▸ **EXERCISE MATERIAL**

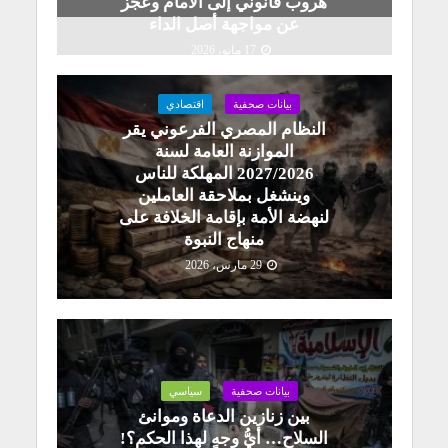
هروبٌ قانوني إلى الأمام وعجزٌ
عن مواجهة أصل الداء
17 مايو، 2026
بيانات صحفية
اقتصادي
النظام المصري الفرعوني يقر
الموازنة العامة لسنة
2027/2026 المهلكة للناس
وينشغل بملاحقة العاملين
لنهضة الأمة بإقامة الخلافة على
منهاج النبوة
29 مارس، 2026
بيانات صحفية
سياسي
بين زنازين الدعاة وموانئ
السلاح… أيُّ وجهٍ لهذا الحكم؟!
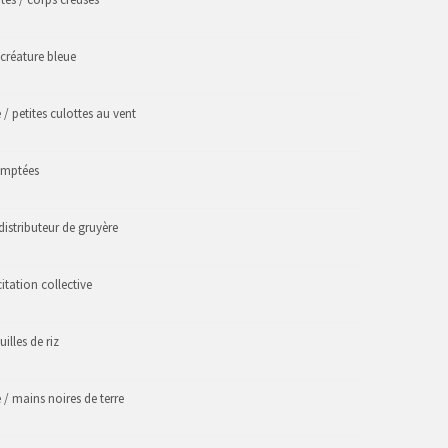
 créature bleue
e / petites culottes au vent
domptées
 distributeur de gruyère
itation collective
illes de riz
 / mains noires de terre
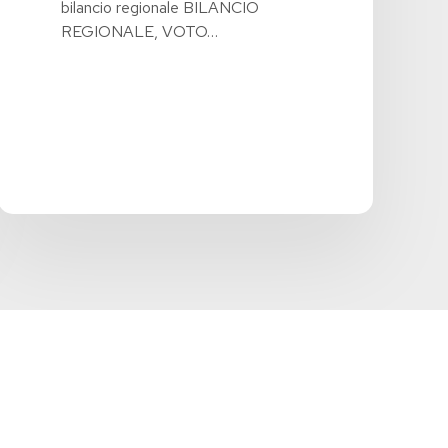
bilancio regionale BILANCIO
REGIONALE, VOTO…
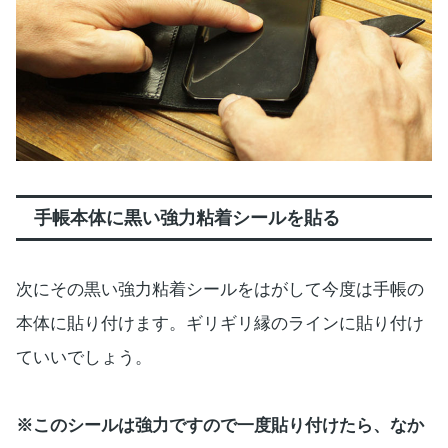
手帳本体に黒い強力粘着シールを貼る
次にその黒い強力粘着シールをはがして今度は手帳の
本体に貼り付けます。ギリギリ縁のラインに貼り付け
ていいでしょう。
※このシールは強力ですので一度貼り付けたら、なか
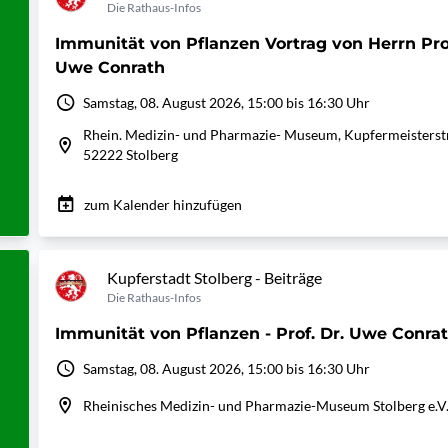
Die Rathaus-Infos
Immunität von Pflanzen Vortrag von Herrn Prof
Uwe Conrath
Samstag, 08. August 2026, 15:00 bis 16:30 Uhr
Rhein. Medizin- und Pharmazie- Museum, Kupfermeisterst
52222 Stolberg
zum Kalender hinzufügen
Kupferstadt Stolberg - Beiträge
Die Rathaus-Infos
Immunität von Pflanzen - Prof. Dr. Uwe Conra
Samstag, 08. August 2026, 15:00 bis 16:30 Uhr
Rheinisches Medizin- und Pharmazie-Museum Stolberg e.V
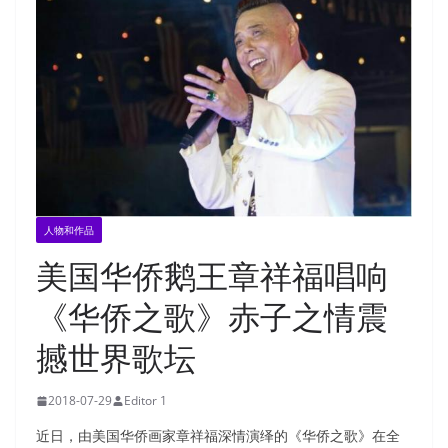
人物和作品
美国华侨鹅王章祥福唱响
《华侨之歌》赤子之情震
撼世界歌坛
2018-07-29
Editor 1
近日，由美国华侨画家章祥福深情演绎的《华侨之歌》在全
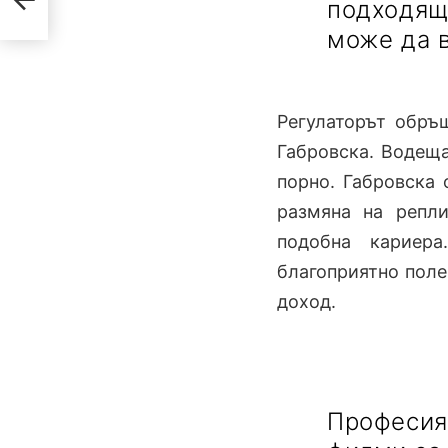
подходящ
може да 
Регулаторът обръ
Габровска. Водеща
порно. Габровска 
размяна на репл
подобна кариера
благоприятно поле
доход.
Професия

▸ **EXERCISE**
Please give the material as a Markdown table, starting from its first line and ending with the line containing "noires de terre". Use the columns Row and Line, number each line, skip blank lines, and leave out the pictures.

▸ **WRITTEN REPLY**
| Row | Line |
|---|---|
| 1 | هروبٌ قانوني إلى الأمام وعجزٌ |
| 2 | عن مواجهة أصل الداء |
| 3 | 17 مايو، 2026 |
| 4 | بيانات صحفية |
| 5 | اقتصادي |
| 6 | النظام المصري الفرعوني يقر |
| 7 | الموازنة العامة لسنة |
| 8 | 2027/2026 المهلكة للناس |
| 9 | وينشغل بملاحقة العاملين |
| 10 | لنهضة الأمة بإقامة الخلافة على |
| 11 | منهاج النبوة |
| 12 | 29 مارس، 2026 |
| 13 | بيانات صحفية |
| 14 | سياسي |
| 15 | بين زنازين الدعاة وموانئ |
| 16 | السلاح… أيُّ وجهٍ لهذا الحكم؟! |
| 17 |  créature bleue |
| 18 | e / petites culottes au vent |
| 19 | domptées |
| 20 |  distributeur de gruyère |
| 21 | itation collective |
| 22 | illes de riz |
| 23 |  / mains noires de terre |